Carry on writing the pandas substring-extraction thread below, picking up right after its final line.

--- start SUPPLIED PASSAGE ---

Search code examples
pythonpandasstringdataframesubstring

Copying substring that starts with "C" and ends with all the values after "D" in one dataframe and putting the substring into a new dataframe


df_input

The above photo is data stored in df_input.

I would like extract the "C#D#" part from the 'Visit' column and place it into the column of a new dataframe I created (df_output['VISIT']).

Additionally, there could be up to two numeric values that follow after the "D".

I'm not sure if I am supposed to use '.str.extract' and how I would capture all the numeric values that follow right after the "D"

The output I would like to get is:

C1D1

C1D1

" "

C1D1

Please note df_input[Visit] does not only have "C1D1". It has variations of the C#D# structure so it could be "C1D12" or "C2D9".


Solution

  • You can use a simple regex to recognize your pattern and then you can apply a function to dataframe to apply the recognizer to the whole column:

    import pandas as pd
    import re
    
    def extract(year):
        matches = re.findall('C\dD\d{1,2}', year)

--- end SUPPLIED PASSAGE ---
--- start SOURCE DATA ---

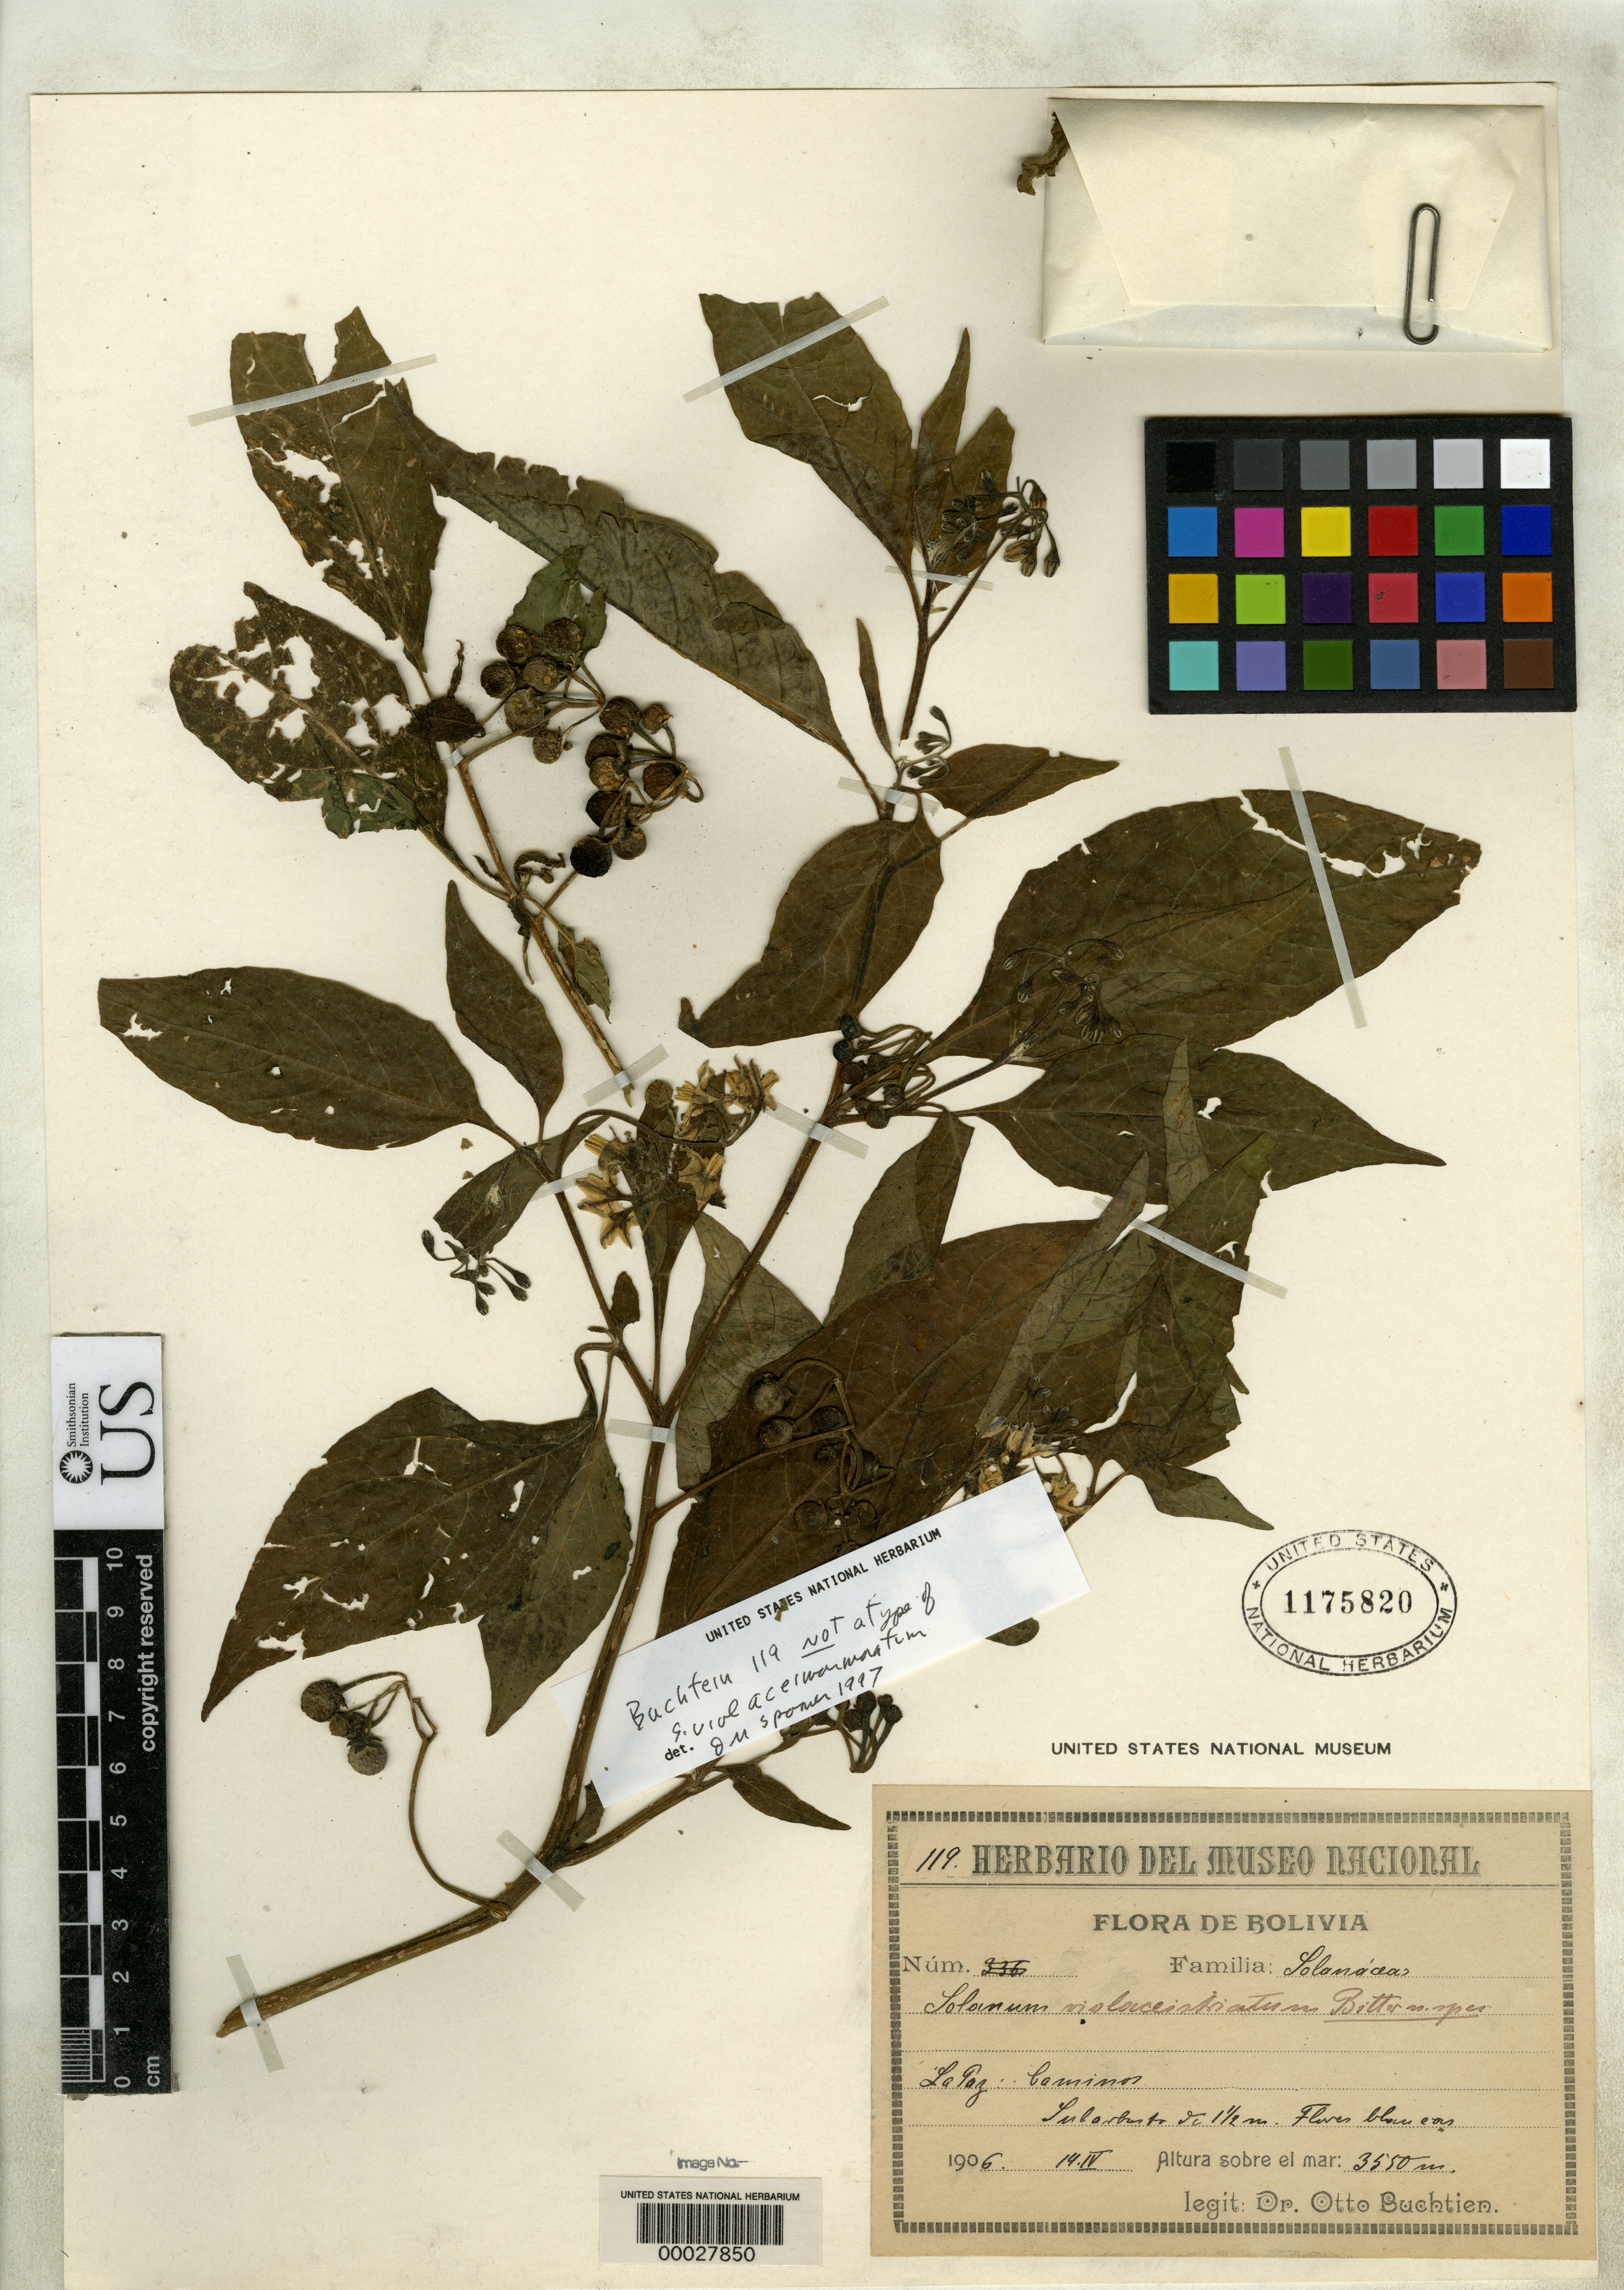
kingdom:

--- end SOURCE DATA ---

#### [RESPONSE TO THIS TASK]
        if matches:
            return matches[0]  # Assuming you only want to retrieve the first occurrence
    
    
    df_input = pd.DataFrame(data=['C1D1-Pre', 'C1D12-2hr Post', 'test'], columns=['VISIT'])
    
    df_output = pd.DataFrame()
    df_output['VISIT'] = df_input['VISIT'].apply(lambda x: extract(x))
    print(df_output)
    

    The output will be:

       VISIT
    0   C1D1
    1  C1D12
    2   None
    

    If you want empty string instead of None, you have to edit the extract function:

    def extract(year):
        matches = re.findall('C\dD\d{1,2}', year)
        if matches:
            return matches[0]
        return ""